Multi-Note Summary gave practitioners a quick way to get across a patient's full history without reading back through every individual note.
Most useful during handovers, when picking up a long-term patient, or preparing for a complex consultation.
Practitioners could generate a summary across all note types or filter by specific types like prescriptions, pathology orders, or clinical observations for a more targeted view.
For patients with a long history the feature could potentially hit the AI's 200,000 token limit. Rather than letting it fail silently, we added date-range filters up to 24 months and a clear warning when a summary was too large, giving practitioners the option to narrow the range. The constraint became a design decision rather than a technical failure.
Like the other features, the output could be shaped using Halaxy's built-in templates or any custom template the practitioner had created themselves.
We started with a strict JSON structure to control the AI output. It worked well for a fixed, predictable result but that was also its problem. When we wanted practitioners to be able to choose different templates and build their own, the hard coded JSON structure didnt work.
We switched to natural language prompts, which meant practitioners could write templates in plain English and swap them across any of the AI features. A template built for the AI Scribe could be used in File Summary or Multi-Note Summary without any changes.
Amazon Nova Lite, which we had been using for its speed and low cost, struggled to follow the more flexible prompt instructions reliably. Upgrading to Claude Haiku and refining the system prompt fixed this, taking output quality from around 40% passing in testing to 95%.
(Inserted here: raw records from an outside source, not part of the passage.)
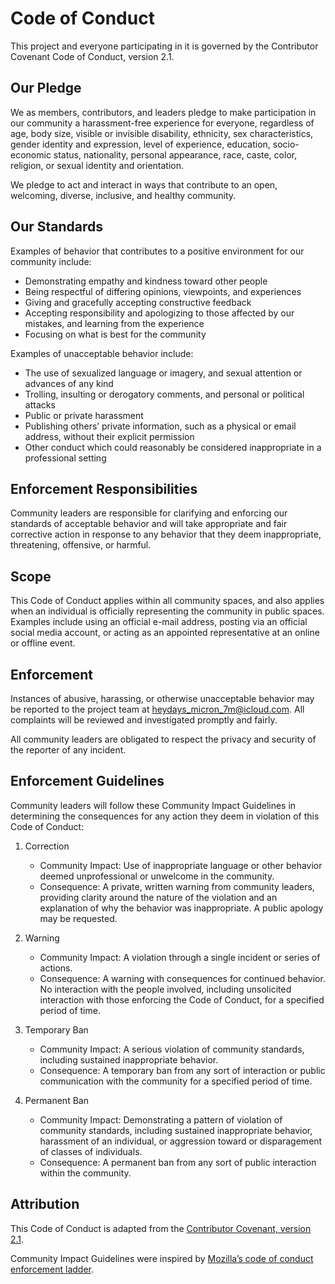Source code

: # Code of Conduct

This project and everyone participating in it is governed by the Contributor Covenant Code of Conduct, version 2.1.

## Our Pledge

We as members, contributors, and leaders pledge to make participation in our community a harassment-free experience for everyone, regardless of age, body size, visible or invisible disability, ethnicity, sex characteristics, gender identity and expression, level of experience, education, socio-economic status, nationality, personal appearance, race, caste, color, religion, or sexual identity and orientation.

We pledge to act and interact in ways that contribute to an open, welcoming, diverse, inclusive, and healthy community.

## Our Standards

Examples of behavior that contributes to a positive environment for our community include:

- Demonstrating empathy and kindness toward other people
- Being respectful of differing opinions, viewpoints, and experiences
- Giving and gracefully accepting constructive feedback
- Accepting responsibility and apologizing to those affected by our mistakes, and learning from the experience
- Focusing on what is best for the community

Examples of unacceptable behavior include:

- The use of sexualized language or imagery, and sexual attention or advances of any kind
- Trolling, insulting or derogatory comments, and personal or political attacks
- Public or private harassment
- Publishing others’ private information, such as a physical or email address, without their explicit permission
- Other conduct which could reasonably be considered inappropriate in a professional setting

## Enforcement Responsibilities

Community leaders are responsible for clarifying and enforcing our standards of acceptable behavior and will take appropriate and fair corrective action in response to any behavior that they deem inappropriate, threatening, offensive, or harmful.

## Scope

This Code of Conduct applies within all community spaces, and also applies when an individual is officially representing the community in public spaces. Examples include using an official e-mail address, posting via an official social media account, or acting as an appointed representative at an online or offline event.

## Enforcement

Instances of abusive, harassing, or otherwise unacceptable behavior may be reported to the project team at [heydays_micron_7m@icloud.com](mailto:heydays_micron_7m@icloud.com). All complaints will be reviewed and investigated promptly and fairly.

All community leaders are obligated to respect the privacy and security of the reporter of any incident.

## Enforcement Guidelines

Community leaders will follow these Community Impact Guidelines in determining the consequences for any action they deem in violation of this Code of Conduct:

1. Correction
   - Community Impact: Use of inappropriate language or other behavior deemed unprofessional or unwelcome in the community.
   - Consequence: A private, written warning from community leaders, providing clarity around the nature of the violation and an explanation of why the behavior was inappropriate. A public apology may be requested.

2. Warning
   - Community Impact: A violation through a single incident or series of actions.
   - Consequence: A warning with consequences for continued behavior. No interaction with the people involved, including unsolicited interaction with those enforcing the Code of Conduct, for a specified period of time.

3. Temporary Ban
   - Community Impact: A serious violation of community standards, including sustained inappropriate behavior.
   - Consequence: A temporary ban from any sort of interaction or public communication with the community for a specified period of time.

4. Permanent Ban
   - Community Impact: Demonstrating a pattern of violation of community standards, including sustained inappropriate behavior, harassment of an individual, or aggression toward or disparagement of classes of individuals.
   - Consequence: A permanent ban from any sort of public interaction within the community.

## Attribution

This Code of Conduct is adapted from the [Contributor Covenant, version 2.1](https://www.contributor-covenant.org/version/2/1/code_of_conduct/).

Community Impact Guidelines were inspired by [Mozilla’s code of conduct enforcement ladder](https://github.com/mozilla/inclusion).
Errors were easy to catch but output quality was harder to measure. We added a thumbs up and thumbs down reaction to every AI output, with a modal to capture written feedback when something was off. This gave us a direct line to how the features were performing in real clinical use rather than relying on error logs alone.
We built the AI Scribe on Amazon Transcribe because it let us prove out the feature quickly without worrying about infrastructure. Once the Scribe took off and usage grew faster than expected, the cost of running at scale became a real concern. We migrated to a self-hosted NVIDIA Parakeet model, which gave us more control over performance and cut transcription infrastructure costs by 87%.
Practitioner groups using AI features
Groups using AI Scribe
Transcripts in March alone
Documents summarised
Infrastructure cost reduction
Output quality in testing
The biggest lesson from this project was that designing AI features well is mostly about what happens around the AI output, not the output itself.
The review steps, the escape hatches, the feedback loops, the guardrails.
Practitioners needed to feel like they were always in control before they'd trust the system enough to use it every day. That thinking shaped every decision we made across the suite.